Ancak son yıllarda yapılan bilimsel çalışmalar, bu yaklaşımın insan algısını açıklamakta yetersiz kaldığını ortaya koyuyor. Nörobilim ve bilişsel bilim alanındaki araştırmalar, insanların 20’nin üzerinde, hatta 30’dan fazla ayrı duyusal sisteme sahip olabileceğini gösteriyor.

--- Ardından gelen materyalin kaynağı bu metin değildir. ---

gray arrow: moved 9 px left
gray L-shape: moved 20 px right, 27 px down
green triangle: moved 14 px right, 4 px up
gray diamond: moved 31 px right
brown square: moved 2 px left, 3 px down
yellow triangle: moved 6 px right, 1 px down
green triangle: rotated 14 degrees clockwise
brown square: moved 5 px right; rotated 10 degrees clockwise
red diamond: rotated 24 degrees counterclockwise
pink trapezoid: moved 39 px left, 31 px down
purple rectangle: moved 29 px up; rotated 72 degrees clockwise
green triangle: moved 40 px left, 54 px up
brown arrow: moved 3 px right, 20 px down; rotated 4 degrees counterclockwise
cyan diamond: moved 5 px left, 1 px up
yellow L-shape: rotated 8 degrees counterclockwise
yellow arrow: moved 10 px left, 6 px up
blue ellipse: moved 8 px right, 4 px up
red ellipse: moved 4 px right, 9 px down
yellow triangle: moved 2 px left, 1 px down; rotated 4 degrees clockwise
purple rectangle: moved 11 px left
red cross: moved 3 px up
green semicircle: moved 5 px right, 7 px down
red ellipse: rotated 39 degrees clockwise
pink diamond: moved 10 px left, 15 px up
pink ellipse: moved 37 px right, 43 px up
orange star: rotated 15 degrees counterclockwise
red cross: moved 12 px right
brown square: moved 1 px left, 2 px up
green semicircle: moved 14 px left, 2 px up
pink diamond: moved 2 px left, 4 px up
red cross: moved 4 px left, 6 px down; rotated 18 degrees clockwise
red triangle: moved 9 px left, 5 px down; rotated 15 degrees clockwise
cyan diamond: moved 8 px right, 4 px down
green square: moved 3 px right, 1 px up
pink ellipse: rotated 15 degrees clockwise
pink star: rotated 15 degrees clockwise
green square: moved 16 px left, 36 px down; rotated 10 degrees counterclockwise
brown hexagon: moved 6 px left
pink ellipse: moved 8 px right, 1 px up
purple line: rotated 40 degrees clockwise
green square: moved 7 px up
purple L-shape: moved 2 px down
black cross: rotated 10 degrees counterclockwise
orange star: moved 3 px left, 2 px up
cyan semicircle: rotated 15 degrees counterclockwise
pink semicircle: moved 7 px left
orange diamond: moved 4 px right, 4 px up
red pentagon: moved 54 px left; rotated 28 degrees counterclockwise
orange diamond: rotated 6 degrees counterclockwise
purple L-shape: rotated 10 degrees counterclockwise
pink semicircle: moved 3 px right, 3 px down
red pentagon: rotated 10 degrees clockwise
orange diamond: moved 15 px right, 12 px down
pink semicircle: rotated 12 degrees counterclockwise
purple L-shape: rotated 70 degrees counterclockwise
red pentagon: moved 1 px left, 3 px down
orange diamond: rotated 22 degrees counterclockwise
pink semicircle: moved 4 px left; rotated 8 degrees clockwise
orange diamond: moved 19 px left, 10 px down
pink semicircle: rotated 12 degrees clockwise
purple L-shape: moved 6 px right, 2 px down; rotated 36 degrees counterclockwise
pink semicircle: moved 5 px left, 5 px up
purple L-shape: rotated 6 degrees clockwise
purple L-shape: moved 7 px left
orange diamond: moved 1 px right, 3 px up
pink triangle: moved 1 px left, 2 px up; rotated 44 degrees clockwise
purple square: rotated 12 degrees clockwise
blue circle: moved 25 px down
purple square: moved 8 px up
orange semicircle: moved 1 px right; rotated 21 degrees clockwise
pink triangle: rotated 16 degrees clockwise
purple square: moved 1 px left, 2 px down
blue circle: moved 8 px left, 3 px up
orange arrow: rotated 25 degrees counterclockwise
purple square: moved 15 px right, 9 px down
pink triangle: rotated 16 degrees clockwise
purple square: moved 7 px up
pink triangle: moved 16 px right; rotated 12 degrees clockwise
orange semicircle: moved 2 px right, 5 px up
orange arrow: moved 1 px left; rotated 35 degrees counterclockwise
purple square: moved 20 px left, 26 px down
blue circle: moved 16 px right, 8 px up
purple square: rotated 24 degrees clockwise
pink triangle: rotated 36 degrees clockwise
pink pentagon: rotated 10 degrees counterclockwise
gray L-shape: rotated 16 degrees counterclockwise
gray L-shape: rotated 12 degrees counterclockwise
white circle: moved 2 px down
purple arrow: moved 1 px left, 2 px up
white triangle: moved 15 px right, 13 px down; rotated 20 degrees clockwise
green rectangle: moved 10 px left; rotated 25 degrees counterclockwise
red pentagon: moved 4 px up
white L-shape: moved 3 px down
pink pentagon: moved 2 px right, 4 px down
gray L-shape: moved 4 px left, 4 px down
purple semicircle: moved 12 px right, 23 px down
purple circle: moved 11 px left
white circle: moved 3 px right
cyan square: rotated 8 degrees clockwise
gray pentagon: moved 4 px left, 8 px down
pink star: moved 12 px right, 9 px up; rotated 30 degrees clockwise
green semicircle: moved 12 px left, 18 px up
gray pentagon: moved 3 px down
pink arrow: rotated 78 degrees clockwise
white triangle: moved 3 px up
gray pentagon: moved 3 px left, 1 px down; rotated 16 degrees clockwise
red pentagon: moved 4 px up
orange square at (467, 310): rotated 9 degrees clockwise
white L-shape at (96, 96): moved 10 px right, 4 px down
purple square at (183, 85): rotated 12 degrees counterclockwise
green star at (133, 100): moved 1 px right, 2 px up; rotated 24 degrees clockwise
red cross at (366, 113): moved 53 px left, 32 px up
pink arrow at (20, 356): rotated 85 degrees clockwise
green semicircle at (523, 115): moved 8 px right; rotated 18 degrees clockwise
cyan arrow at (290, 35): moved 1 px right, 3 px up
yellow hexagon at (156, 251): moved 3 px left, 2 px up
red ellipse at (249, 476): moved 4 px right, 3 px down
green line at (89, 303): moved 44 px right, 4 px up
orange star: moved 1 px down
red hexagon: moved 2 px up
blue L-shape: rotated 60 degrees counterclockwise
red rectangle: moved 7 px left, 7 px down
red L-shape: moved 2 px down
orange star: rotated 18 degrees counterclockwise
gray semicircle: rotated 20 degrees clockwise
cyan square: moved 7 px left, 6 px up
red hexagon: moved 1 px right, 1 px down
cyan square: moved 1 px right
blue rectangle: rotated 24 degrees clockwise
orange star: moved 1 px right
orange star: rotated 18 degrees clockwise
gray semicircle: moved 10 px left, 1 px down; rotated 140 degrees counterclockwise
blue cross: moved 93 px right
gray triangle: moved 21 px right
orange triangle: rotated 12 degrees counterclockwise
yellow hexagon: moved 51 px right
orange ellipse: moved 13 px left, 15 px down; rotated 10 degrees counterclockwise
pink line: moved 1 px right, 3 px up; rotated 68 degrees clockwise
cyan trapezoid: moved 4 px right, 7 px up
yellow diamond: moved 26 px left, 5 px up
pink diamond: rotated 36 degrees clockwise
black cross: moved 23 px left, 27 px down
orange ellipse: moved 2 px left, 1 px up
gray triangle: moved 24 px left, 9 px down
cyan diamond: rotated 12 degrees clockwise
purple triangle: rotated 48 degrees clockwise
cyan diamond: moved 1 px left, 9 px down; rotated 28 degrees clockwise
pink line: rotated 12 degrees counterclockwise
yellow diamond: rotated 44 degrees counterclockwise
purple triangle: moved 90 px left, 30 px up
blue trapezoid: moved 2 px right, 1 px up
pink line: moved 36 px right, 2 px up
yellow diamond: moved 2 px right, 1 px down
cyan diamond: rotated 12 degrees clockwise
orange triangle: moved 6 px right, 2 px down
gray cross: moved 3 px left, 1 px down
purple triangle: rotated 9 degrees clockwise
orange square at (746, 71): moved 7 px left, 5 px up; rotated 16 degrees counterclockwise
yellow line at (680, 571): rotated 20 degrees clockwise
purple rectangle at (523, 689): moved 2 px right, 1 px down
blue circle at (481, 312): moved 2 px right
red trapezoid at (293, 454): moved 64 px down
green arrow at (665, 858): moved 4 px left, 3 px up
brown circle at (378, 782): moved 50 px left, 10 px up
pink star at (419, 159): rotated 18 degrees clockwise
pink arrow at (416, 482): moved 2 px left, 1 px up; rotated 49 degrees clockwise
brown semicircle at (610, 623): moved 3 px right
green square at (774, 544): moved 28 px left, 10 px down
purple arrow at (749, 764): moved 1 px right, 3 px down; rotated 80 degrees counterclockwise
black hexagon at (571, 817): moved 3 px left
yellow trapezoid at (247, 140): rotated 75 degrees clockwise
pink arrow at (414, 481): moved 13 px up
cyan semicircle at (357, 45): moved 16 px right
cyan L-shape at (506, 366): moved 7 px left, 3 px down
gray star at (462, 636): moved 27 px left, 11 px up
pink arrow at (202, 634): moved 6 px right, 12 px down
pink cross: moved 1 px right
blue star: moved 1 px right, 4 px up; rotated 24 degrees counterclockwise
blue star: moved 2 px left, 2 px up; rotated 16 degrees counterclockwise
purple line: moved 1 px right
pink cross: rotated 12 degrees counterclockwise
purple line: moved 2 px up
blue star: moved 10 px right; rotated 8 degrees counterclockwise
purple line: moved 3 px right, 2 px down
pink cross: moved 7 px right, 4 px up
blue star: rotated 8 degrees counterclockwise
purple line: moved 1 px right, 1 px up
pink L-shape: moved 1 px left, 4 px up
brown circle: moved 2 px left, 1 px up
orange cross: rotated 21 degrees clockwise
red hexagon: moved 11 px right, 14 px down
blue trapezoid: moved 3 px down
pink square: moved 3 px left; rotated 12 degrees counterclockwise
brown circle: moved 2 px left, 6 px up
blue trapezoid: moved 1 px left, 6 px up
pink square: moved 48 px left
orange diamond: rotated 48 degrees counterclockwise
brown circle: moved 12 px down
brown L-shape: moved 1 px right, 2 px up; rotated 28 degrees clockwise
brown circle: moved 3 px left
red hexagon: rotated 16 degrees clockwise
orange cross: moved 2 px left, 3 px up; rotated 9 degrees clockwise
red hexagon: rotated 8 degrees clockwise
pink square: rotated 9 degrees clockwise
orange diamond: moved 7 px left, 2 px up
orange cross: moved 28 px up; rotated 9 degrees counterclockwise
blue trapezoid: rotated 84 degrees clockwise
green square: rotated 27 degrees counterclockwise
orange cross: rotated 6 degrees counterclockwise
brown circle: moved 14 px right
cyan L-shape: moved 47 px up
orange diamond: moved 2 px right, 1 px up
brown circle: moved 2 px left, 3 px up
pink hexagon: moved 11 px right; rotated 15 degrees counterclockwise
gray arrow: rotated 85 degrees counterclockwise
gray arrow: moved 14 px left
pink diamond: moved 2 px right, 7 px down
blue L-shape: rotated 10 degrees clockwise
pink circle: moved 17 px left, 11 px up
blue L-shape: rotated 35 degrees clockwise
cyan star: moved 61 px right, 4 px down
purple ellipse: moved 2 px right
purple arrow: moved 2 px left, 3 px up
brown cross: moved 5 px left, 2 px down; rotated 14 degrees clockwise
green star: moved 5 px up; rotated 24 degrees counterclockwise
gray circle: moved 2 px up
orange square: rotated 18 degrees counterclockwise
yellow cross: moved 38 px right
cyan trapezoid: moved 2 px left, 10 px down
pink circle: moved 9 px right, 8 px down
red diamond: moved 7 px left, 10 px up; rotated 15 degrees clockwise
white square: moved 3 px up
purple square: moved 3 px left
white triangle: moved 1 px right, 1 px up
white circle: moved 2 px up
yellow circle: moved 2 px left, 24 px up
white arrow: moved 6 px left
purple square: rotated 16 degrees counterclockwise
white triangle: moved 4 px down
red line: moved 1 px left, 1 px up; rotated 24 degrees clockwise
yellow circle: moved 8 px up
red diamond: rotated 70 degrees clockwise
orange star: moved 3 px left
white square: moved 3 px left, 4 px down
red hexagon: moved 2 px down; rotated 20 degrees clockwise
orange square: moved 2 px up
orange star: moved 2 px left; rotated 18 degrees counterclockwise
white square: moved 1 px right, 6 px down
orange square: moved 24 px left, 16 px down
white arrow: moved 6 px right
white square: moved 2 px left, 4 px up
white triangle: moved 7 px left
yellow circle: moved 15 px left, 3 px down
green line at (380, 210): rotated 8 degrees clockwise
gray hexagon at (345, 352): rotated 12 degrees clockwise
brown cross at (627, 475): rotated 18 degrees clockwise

Uzmanlara göre geleneksel “beş duyu” sınıflandırması, yalnızca dış dünyadan gelen uyaranları kapsıyor. Oysa denge, vücut pozisyonu, iç organlardan gelen sinyaller, sıcaklık ve ağrı gibi algılar da kendine özgü mekanizmalarla çalışan duyusal sistemler olarak değerlendiriliyor. Bu durum, algının yalnızca göz, kulak ya da deriyle sınırlı olmadığını ortaya koyuyor.
Oxford Üniversitesi’ndeki Çaprazmodal Araştırma Laboratuvarı’nın direktörü Charles Spence, insan algısının birbirinden bağımsız duyular üzerinden değil, sürekli etkileşim hâlindeki bir ağ üzerinden işlediğini belirtiyor. Spence’e göre duyular, gündelik deneyimlerin her aşamasında birlikte çalışıyor ve bu bütünsel yapı, duyusal sistemlerin sayısının sanılandan fazla olabileceğine işaret ediyor.